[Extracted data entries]
══════════

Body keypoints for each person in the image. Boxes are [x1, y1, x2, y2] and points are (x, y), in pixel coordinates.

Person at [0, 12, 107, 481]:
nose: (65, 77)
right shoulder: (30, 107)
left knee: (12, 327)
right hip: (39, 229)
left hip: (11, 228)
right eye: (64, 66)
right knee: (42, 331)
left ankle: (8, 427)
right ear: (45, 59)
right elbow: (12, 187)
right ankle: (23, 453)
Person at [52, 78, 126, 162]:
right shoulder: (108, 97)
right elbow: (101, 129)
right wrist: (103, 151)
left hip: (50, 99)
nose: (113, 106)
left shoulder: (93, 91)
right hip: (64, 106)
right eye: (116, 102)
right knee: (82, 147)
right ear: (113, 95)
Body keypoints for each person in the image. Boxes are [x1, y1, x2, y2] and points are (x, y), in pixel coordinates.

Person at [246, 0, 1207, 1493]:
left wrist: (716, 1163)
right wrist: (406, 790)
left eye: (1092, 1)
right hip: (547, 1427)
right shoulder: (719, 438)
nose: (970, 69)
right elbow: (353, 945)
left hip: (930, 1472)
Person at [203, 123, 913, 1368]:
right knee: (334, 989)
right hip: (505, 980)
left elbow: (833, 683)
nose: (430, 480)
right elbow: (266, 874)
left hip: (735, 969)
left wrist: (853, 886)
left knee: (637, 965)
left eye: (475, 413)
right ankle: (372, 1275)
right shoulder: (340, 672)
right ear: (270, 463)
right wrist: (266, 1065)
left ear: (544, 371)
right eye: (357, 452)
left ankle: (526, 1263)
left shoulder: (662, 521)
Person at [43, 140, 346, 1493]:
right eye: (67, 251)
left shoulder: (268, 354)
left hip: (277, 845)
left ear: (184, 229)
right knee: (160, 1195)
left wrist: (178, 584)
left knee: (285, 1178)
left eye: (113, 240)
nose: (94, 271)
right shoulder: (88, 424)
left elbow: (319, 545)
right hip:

══════════

* **Instructions for the task**:
Copy the entries above exactly, but only from the line holding "right hip: (39, 229)" through the line holding "right elbow: (101, 129)", both included.

* **Your solution**:
right hip: (39, 229)
left hip: (11, 228)
right eye: (64, 66)
right knee: (42, 331)
left ankle: (8, 427)
right ear: (45, 59)
right elbow: (12, 187)
right ankle: (23, 453)
Person at [52, 78, 126, 162]:
right shoulder: (108, 97)
right elbow: (101, 129)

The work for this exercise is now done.